Analysis and Preventive Measures
Although the worker’s haste in leaving the area without ensuring that the valves on the torch were tightly shut off contributed to this accident, the fact that the gas supply was not shut off at the manifold as procedure required was the root cause of this accident. It is good practice to shut off the gas at a point outside the confined space when the torch is to be left unattended for a substantial period of time, such as during lunch hour.

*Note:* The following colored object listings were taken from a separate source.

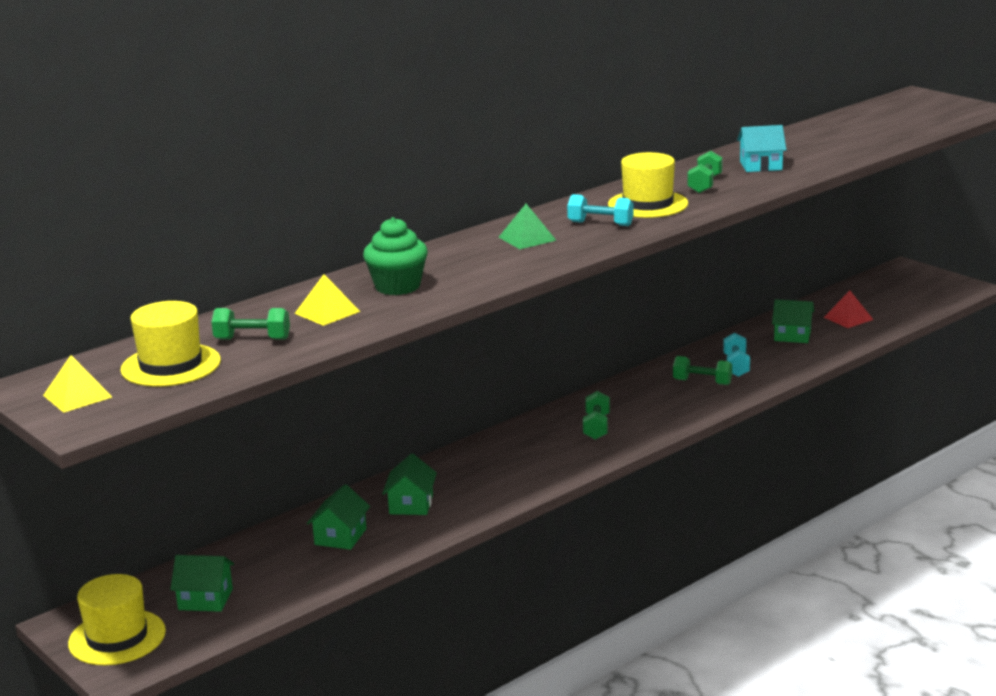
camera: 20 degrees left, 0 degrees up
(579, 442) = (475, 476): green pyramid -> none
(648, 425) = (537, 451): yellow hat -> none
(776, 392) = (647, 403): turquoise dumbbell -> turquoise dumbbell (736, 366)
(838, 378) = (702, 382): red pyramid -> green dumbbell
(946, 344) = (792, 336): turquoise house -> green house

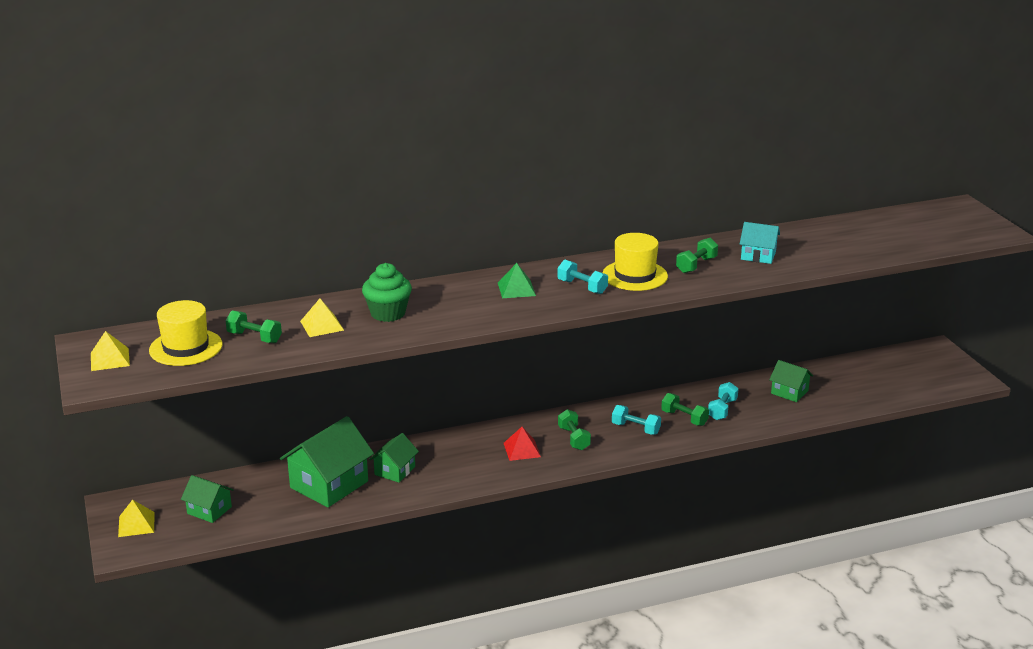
camera: 20 degrees right, 5 degrees up
(117, 637) = (136, 524): yellow hat -> yellow pyramid
(340, 536) = (329, 484): green house -> green house, size x1.82
(596, 427) = (574, 438): green dumbbell -> green dumbbell turned 45 degrees counterclockwise
(657, 403) = (635, 428): none -> turquoise dumbbell
(848, 318) = (848, 386): red pyramid -> red pyramid (522, 450)

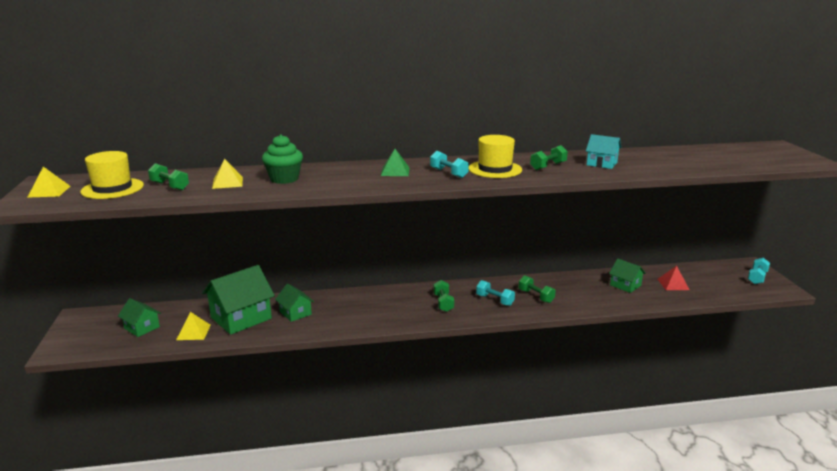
camera: 10 degrees right, 5 degrees down
(136, 524) = (82, 332): yellow pyramid -> yellow pyramid (193, 332)
(394, 471) = (295, 313): green house -> green house turned 75 degrees counterclockwise
(522, 450) = (399, 307): red pyramid -> red pyramid (673, 284)
(722, 410) = (568, 293): turquoise dumbbell -> turquoise dumbbell (757, 278)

It is even better practice to remove the torch entirely from the confined space any time the space is unattended to eliminate the hazard. However, 29 CFR 1915.52(a)(4) only requires the torch and hoses be removed from the space entirely when it is left unattended for longer periods, such as overnight. The accident investigation revealed that even though workers were trained to shut the gas supply off at the gas manifold, some supervisors were lax in enforcing this rule. These circumstances clearly had the potential for catastrophic consequences.